What's missing right now is the introduction of a real focus on the at-risk population, with a different approach and strategy because those individuals will have a completely different engagement profile that requires a completely different type of program to be successful.

Q: How is technology changing the way employers design and administer their employee health benefit programs?

A: Certainly from a transparency perspective, I would say technology has provided a much more level playing field for employers and employees, a place where they can understand what's available and what the price points look like. I'd also say that the design and administration of health benefits have become a lot clearer.

From a communication perspective, it offers the opportunity for a much more personalized approach, capable of delivering information to each individual member according to their preferences and needs. That being said, one of the big challenges — even with the technology in place — is making sure that employees know what is available to them in the first place. The presence of the technology alone doesn't change that. It's a matter of leveraging better technology and making sure that communication platforms are available so employees know what's available to them.

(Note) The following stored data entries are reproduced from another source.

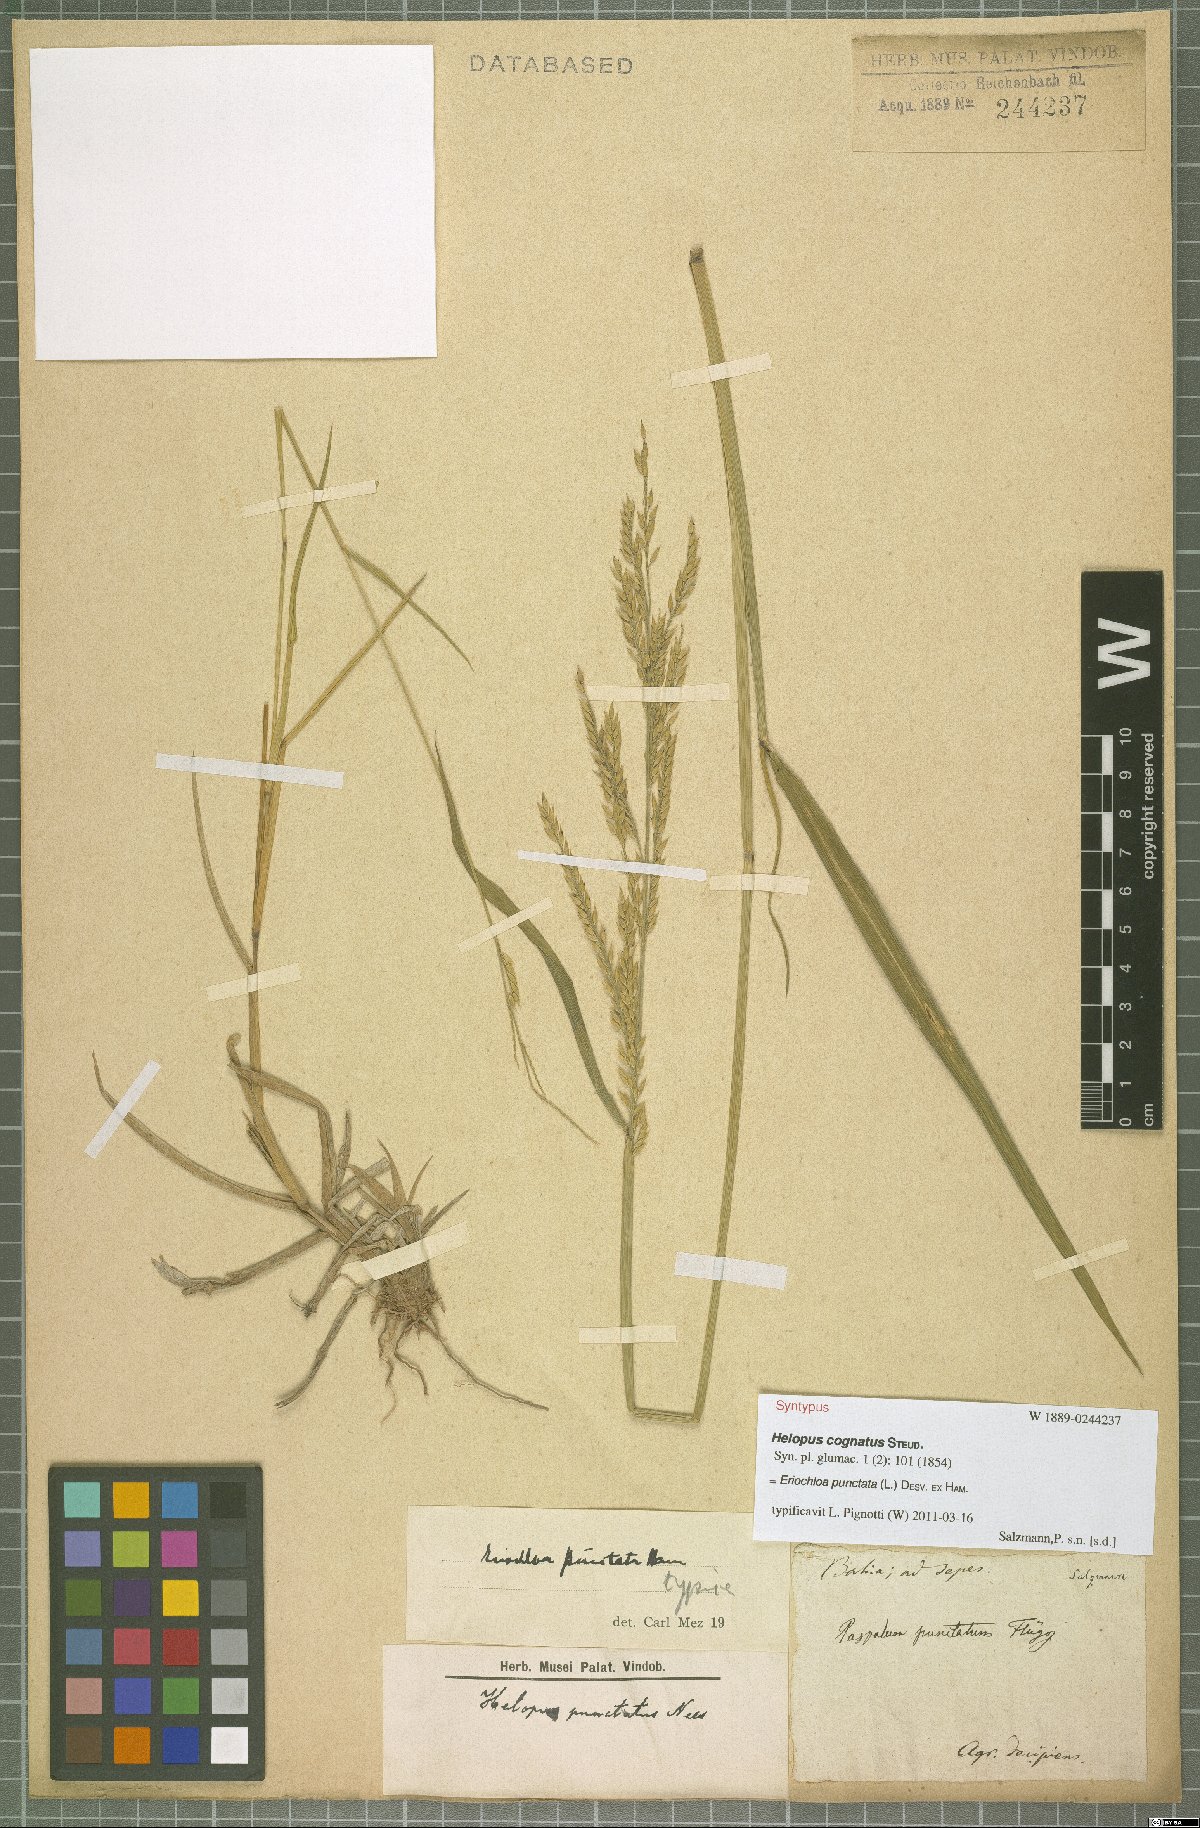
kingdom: Plantae
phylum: Tracheophyta
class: Liliopsida
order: Poales
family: Poaceae
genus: Eriochloa
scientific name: Eriochloa punctata
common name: Louisiana cupgrass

Q: What do you see as the next “frontier” for technology in the employee benefits market?

A: My bet is on personalization. I see the benefits industry moving away from a one-size-fits-all approach to the needs of employers and employees and toward a very personalized approach to each employee benefit program they sponsor. The ability to apply predictive analytics, as well as personalized marketing and construction of plans, can help us address the specific needs of the individual at the right point in time.